Current Trend 2: Busy schedules and laziness. There’s a fine line between being too busy and too lazy to do something. (A survey found that 40 percent of millennials in a survey believed that “cereal was an inconvenient breakfast choice because they had to clean up after eating it.”) But regardless of whether work deadlines or following Selena Gomez on Instagram is keeping you from going to a store to shop for food and cooking, the demand for ready to eat food seems to be growing.
Current Trend 3: Online ordering and mobile applications. With each passing month, more and more food products are available online. (Yes, apparently you can now buy unicorn meat in a can). An increasing number of national and local food sources are making their products available for online ordering and delivery. (Delivery still occurs via person as no one has figured out yet how to email a pizza). As turnaround and delivery times get faster, the convenience of online ordering could eventually begin to rival the convenience of vending machines.
So what does this mean for the future of vending machines? Well, these are likely to lead to several future trends in vending machines:
Future Trend 1: Vending machines that provide healthy food.

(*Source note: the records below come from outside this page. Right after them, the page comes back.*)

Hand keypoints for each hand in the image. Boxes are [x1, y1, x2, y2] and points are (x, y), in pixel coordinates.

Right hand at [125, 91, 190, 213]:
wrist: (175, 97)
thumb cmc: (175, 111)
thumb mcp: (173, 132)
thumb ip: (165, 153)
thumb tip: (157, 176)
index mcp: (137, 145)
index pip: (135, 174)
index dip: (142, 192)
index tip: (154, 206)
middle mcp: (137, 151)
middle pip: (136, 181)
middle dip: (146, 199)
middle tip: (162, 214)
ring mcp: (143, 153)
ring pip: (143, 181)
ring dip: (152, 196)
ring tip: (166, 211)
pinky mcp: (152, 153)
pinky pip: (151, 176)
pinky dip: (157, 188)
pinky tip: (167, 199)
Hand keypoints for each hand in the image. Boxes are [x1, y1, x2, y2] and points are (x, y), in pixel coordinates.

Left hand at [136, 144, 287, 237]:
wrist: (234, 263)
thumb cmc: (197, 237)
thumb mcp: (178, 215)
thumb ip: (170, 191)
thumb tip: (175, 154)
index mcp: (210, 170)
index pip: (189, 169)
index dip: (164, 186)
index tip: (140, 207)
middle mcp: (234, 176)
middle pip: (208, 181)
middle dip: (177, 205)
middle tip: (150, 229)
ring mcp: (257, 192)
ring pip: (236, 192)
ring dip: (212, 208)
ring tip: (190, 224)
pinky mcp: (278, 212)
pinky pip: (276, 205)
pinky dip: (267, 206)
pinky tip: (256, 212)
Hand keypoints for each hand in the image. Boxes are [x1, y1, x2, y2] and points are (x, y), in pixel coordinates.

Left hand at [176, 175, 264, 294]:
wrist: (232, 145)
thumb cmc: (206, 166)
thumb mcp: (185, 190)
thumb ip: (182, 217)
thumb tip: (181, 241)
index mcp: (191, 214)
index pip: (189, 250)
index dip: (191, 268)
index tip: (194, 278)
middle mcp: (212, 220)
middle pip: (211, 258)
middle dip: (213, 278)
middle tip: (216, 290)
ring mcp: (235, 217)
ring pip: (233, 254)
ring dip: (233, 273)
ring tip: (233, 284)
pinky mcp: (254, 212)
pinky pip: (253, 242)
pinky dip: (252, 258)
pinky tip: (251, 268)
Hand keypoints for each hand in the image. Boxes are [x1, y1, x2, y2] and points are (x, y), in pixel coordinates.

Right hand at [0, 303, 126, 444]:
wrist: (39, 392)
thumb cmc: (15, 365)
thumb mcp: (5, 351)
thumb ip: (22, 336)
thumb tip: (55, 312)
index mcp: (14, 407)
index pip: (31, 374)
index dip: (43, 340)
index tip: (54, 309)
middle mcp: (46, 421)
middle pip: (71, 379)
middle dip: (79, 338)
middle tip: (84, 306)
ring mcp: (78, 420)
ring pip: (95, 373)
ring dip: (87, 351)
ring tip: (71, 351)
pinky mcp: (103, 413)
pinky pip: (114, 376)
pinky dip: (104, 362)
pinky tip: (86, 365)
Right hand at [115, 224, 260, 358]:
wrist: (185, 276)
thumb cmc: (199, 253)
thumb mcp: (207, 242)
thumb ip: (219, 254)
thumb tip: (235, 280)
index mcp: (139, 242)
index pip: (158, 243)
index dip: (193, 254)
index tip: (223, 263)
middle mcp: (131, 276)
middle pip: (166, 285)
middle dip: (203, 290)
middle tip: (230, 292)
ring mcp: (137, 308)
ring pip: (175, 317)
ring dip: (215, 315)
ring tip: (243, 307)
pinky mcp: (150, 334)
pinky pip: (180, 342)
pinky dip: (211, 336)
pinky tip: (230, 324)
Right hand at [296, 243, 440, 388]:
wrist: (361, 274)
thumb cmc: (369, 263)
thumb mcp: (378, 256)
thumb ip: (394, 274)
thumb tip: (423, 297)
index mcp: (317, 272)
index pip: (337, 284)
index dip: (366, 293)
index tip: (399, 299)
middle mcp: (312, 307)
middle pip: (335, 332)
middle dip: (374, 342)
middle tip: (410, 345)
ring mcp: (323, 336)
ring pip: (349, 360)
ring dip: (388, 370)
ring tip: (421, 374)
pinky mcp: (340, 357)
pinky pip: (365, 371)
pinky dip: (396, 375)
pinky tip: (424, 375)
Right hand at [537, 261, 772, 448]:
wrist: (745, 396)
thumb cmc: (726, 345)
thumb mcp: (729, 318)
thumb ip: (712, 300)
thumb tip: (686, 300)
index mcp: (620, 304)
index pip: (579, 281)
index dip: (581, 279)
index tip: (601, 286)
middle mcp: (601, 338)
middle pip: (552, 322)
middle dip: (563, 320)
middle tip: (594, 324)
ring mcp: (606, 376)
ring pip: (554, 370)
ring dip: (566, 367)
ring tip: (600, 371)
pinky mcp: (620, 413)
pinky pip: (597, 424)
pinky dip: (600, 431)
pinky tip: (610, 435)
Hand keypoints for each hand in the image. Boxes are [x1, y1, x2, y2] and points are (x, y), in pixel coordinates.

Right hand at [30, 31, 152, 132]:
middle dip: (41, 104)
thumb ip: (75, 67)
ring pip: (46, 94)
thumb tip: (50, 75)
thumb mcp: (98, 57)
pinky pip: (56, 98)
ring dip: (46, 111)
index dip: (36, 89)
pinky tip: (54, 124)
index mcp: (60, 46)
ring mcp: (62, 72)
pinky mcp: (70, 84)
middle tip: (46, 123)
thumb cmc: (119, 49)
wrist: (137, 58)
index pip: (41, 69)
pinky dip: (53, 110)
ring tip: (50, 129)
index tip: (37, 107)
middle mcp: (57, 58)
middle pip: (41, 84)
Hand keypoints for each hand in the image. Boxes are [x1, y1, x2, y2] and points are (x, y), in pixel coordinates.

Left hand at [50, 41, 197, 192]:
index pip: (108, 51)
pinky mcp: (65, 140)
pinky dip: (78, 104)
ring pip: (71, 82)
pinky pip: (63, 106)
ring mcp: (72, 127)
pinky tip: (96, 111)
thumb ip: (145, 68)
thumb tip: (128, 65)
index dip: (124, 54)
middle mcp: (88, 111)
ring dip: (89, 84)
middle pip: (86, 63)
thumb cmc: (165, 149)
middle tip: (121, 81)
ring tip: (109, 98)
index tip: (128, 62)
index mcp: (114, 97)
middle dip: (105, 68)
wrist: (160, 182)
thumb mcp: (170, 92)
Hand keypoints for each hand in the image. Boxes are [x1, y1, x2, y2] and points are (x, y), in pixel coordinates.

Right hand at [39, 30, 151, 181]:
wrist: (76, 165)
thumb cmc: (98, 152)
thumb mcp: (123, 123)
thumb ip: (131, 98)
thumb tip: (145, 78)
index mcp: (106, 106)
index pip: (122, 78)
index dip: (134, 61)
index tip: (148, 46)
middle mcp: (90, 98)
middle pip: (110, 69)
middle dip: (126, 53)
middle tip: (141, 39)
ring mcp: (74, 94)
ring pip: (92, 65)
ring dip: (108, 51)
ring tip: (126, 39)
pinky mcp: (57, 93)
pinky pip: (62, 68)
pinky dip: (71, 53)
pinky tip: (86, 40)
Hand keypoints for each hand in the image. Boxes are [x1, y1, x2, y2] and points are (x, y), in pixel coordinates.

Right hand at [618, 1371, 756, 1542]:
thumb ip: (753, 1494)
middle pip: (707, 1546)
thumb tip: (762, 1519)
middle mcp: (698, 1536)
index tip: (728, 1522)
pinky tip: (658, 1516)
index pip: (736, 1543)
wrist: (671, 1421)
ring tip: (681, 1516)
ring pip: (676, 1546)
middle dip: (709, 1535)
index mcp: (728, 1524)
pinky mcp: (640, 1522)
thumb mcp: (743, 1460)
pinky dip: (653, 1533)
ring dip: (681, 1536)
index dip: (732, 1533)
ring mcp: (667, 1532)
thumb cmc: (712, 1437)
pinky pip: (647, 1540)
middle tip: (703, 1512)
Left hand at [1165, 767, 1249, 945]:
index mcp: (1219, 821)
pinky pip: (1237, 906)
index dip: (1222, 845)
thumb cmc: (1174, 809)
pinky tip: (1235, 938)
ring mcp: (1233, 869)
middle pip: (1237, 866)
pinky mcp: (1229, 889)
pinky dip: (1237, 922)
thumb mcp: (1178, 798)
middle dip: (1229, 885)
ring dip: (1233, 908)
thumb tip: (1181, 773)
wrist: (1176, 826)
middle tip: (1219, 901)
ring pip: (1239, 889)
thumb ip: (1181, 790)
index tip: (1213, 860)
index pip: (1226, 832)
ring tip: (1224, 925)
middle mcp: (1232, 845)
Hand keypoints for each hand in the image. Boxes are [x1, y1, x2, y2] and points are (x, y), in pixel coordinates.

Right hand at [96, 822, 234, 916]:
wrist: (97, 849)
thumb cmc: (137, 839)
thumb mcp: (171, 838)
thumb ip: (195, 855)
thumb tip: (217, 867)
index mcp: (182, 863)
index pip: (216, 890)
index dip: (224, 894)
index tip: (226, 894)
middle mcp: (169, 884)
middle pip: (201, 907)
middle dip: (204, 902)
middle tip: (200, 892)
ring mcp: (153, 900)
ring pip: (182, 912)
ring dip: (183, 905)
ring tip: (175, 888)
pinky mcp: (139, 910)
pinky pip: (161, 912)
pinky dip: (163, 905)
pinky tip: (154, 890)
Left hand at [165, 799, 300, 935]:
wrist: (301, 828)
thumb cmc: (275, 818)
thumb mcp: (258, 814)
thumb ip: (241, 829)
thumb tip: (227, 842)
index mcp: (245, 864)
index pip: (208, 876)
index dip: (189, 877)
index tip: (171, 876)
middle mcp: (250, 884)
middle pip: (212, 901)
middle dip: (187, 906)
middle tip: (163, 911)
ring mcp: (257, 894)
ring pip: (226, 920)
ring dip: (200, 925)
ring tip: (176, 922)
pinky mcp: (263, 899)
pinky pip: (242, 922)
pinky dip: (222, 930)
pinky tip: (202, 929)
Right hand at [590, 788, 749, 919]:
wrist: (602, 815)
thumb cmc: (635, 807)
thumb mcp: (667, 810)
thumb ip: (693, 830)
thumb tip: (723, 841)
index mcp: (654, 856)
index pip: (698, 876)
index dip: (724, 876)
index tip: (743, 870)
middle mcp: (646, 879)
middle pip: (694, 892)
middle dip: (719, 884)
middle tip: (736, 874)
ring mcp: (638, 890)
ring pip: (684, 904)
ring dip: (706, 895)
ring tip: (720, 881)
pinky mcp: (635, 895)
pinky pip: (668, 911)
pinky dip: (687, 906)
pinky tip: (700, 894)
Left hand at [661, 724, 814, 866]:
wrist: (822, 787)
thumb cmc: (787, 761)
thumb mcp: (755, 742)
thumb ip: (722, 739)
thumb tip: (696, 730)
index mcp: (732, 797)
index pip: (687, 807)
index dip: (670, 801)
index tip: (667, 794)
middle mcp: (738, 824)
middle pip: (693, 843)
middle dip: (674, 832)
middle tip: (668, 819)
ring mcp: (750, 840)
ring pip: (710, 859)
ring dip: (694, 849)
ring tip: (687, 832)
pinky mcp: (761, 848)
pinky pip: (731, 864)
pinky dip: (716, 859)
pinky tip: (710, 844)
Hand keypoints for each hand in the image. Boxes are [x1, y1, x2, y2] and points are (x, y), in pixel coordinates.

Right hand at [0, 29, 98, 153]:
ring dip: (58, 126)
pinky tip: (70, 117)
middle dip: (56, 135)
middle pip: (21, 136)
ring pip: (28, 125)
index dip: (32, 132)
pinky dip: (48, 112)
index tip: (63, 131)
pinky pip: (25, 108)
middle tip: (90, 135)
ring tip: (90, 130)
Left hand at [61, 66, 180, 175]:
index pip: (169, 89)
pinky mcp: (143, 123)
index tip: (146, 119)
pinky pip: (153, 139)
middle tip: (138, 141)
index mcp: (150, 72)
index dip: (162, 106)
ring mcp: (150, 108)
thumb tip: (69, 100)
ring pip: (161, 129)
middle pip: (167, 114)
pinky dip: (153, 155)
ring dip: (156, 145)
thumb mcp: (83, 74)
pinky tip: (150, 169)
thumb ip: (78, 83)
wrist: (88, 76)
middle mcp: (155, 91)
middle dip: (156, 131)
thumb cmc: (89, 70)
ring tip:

An argument against vending machines carrying healthy foods such as fresh fruits and vegetables has been the higher cost of having to refrigerate and frequently replace the food when it spoils. (Try keeping an apple, not the machine but the fruit, in your handbag or murse purse as long as you can a bag of potato chips). Another argument has been that people are not demanding such food in vending machines. But as storage technology improves and calls for healthy food in vending machines increases, some businesses having been moving towards vending machines that carry healthier food. For example, in 2008, Sean Kelly and Andrew Mackensen founded H.U.M.A.N. Healthy Vending, a company that aims to provide vending machines that serve healthier (lower fat, fewer additives, organic, and locally sourced) foods.